= Louis Lautier =

American journalist

Louis R. Lautier (1897-1962) was the first African-American journalist admitted to the White House Correspondents' Association (1951) and to the National Press Club (1955).

==Biography==
Lautier was born in New Iberia, Louisiana, in 1897 and raised Catholic in New Orleans. He attended Straight College (later Dillard University) in New Orleans, Morris Brown College in Atlanta, from which he received an A.B. and an honorary LL.D., and studied at Howard Law School in Washington.

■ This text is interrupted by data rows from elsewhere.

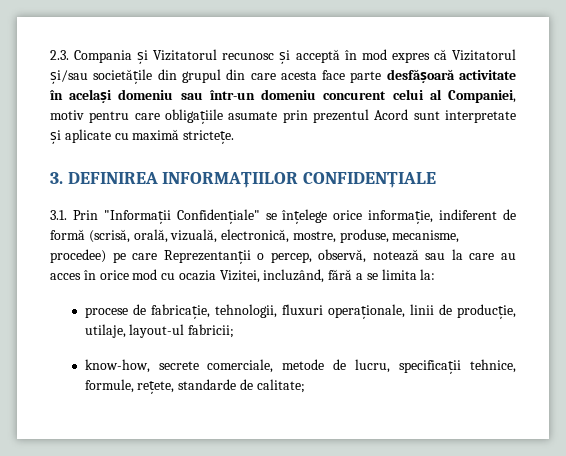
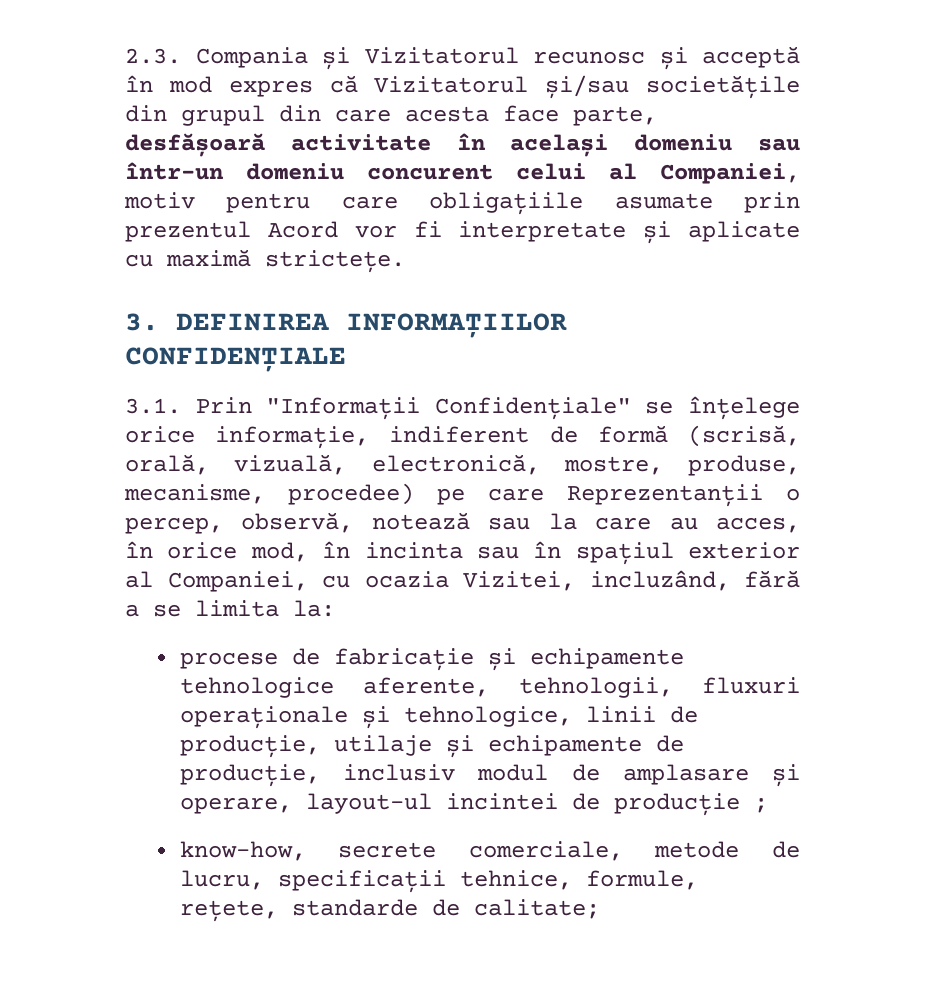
[350,71,382,83] parte -> [573,106,657,126] parte,
[413,111,440,120] sunt -> [354,221,442,238] vor fi
[50,273,81,280] acces -> [716,517,801,533] acces,
[132,269,158,280] mod -> [250,541,800,565] [125,571,308,592] mod, în incinta sau în spațiul exterior al Companiei,
[150,304,516,319] [84,324,235,338] fabricație, tehnologii, fluxuri operaționale, linii de producție, utilaje, layout-ul fabricii; -> [333,648,684,671] [179,677,800,698] [179,706,698,729] [179,735,684,758] [179,764,801,787] [179,793,768,816] fabricație și echipamente tehnologice aferente, tehnologii, fluxuri operaționale și tehnologice, linii de producție, utilaje și echipamente de producție, inclusiv modul de amplasare și operare, layout-ul incintei de producție ;

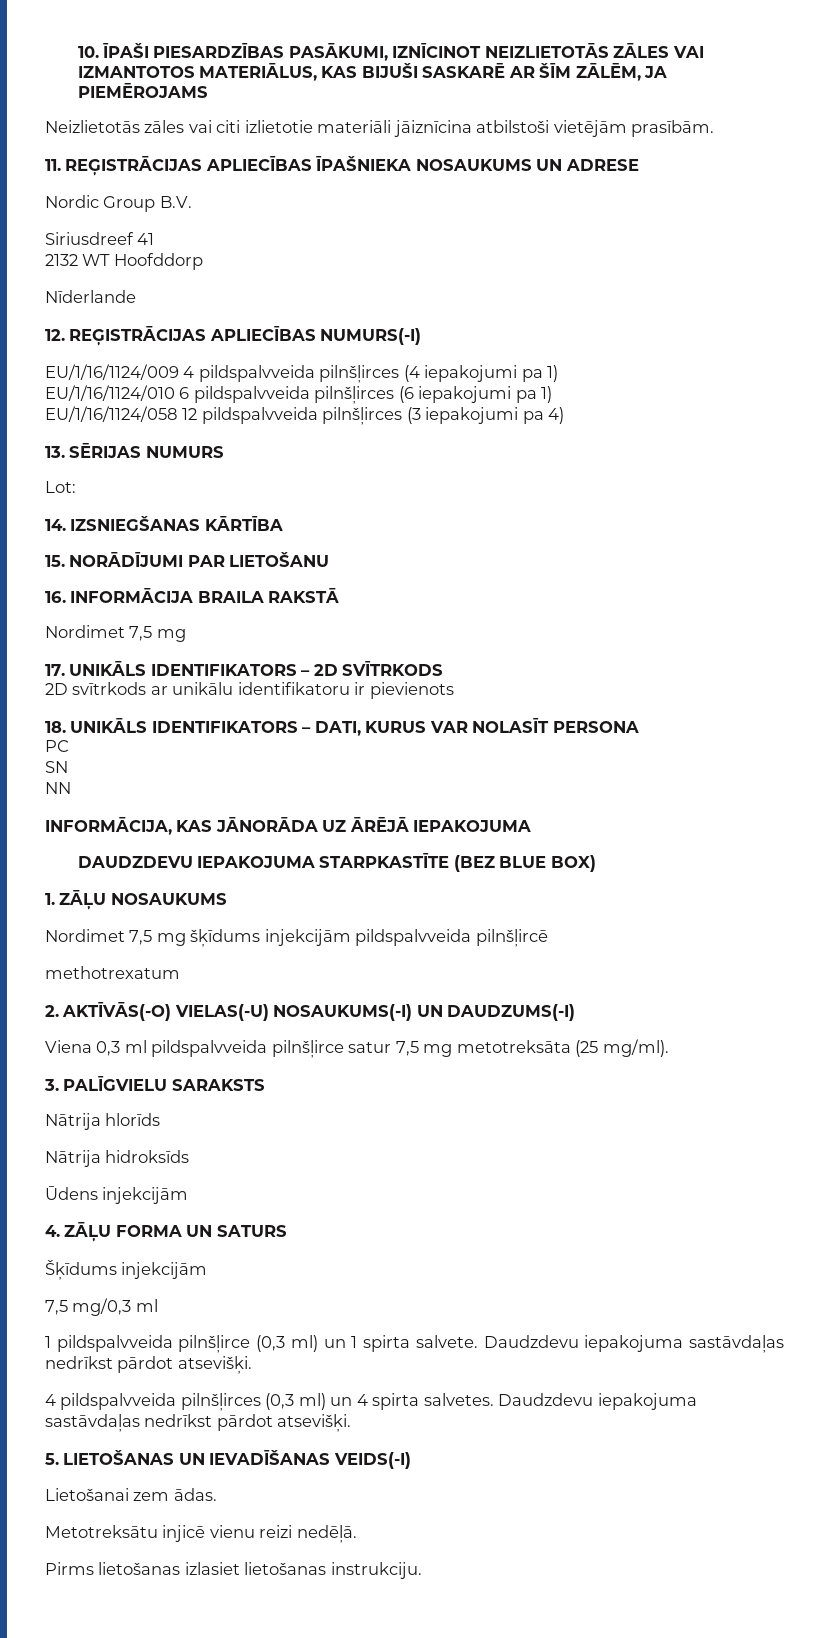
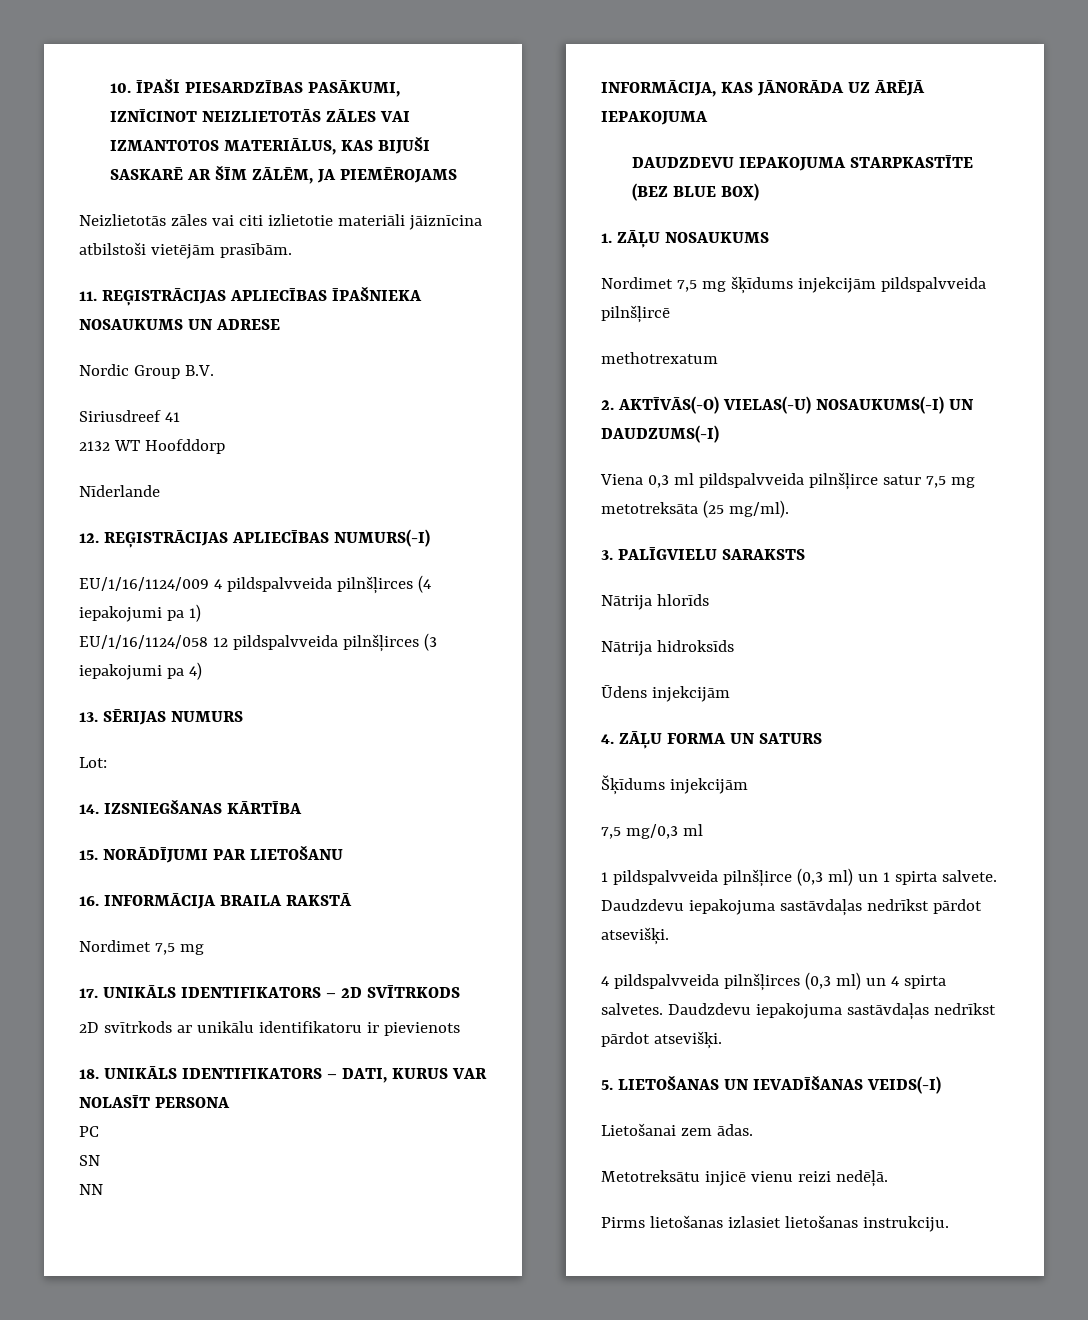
[45,385,553,404] // EU/1/16/1124/010 6 pildspalvveida pilnšļirces (6 iepakojumi pa 1) -> (201, 613) none

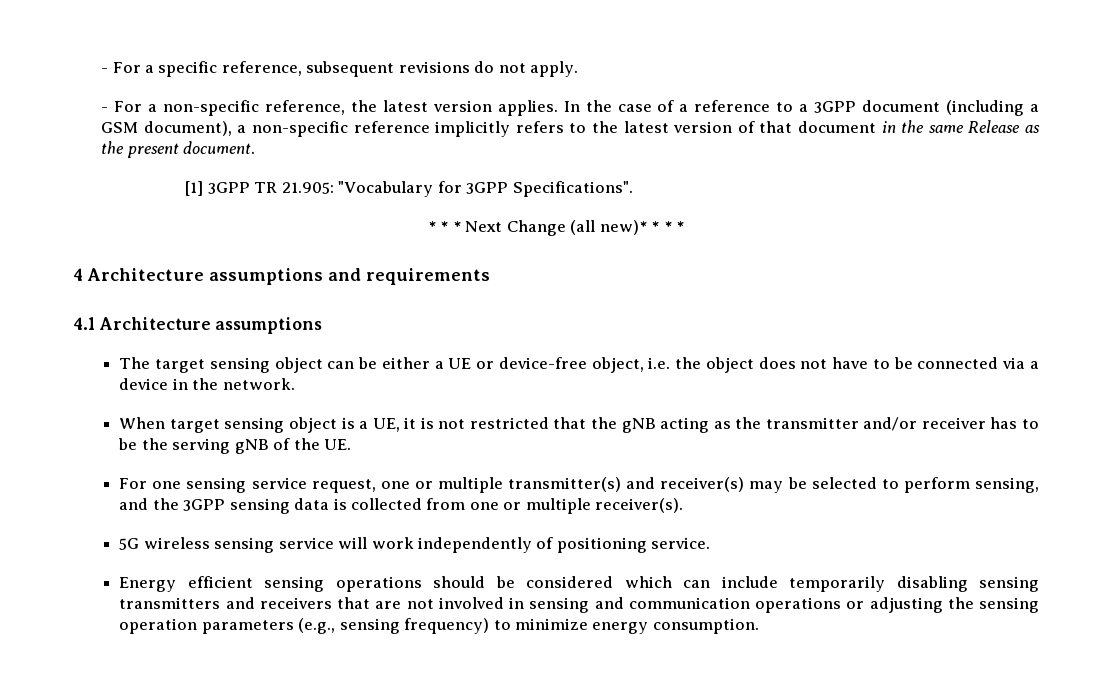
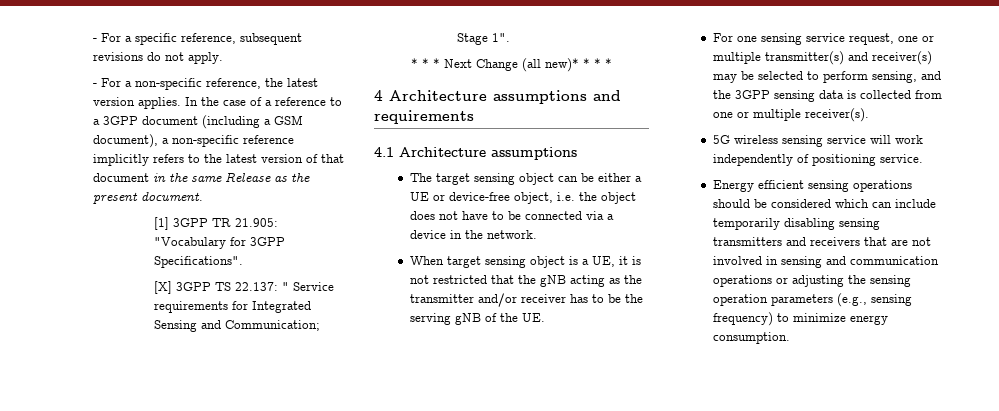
(633, 189) none -> [153,281,334,294] [153,301,311,313] [153,320,320,332] [456,33,510,45] // [X] 3GPP TS 22.137: " Service requirements for Integrated Sensing and Communication; Stage 1".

In 1945, Lautier became Washington correspondent for the National Negro Publishers Association, which provided news stories to the black press. He covered White House press conferences but could not get a Congressional press pass. The Standing Committee of Correspondents, a group of reporters that decided on credentials for the Senate and House press galleries, rejected his application because his client papers were mostly weeklies and the press gallery admitted only reporters for daily papers. In 1947, Lautier took his case to the Senate Rules Committee, whose chairman, Illinois Senator C. Wayland Brooks, ordered the gallery to admit him.

He became a member of the White House Correspondents Association in 1951 and began attending their annual dinners two years later. In 1955, Lautier applied for membership in the National Press Club. Division within the membership was so intense that Press Club held a secret referendum on admitting him. He was approved by a vote of 377 to 281.

Lautier retired from the NNPA in 1961 to become special assistant to the chairman of the Republican National Committee and to write a column, "Looking at the Record," which the RNC distributed to the black press. He died of a heart attack on May 6, 1962.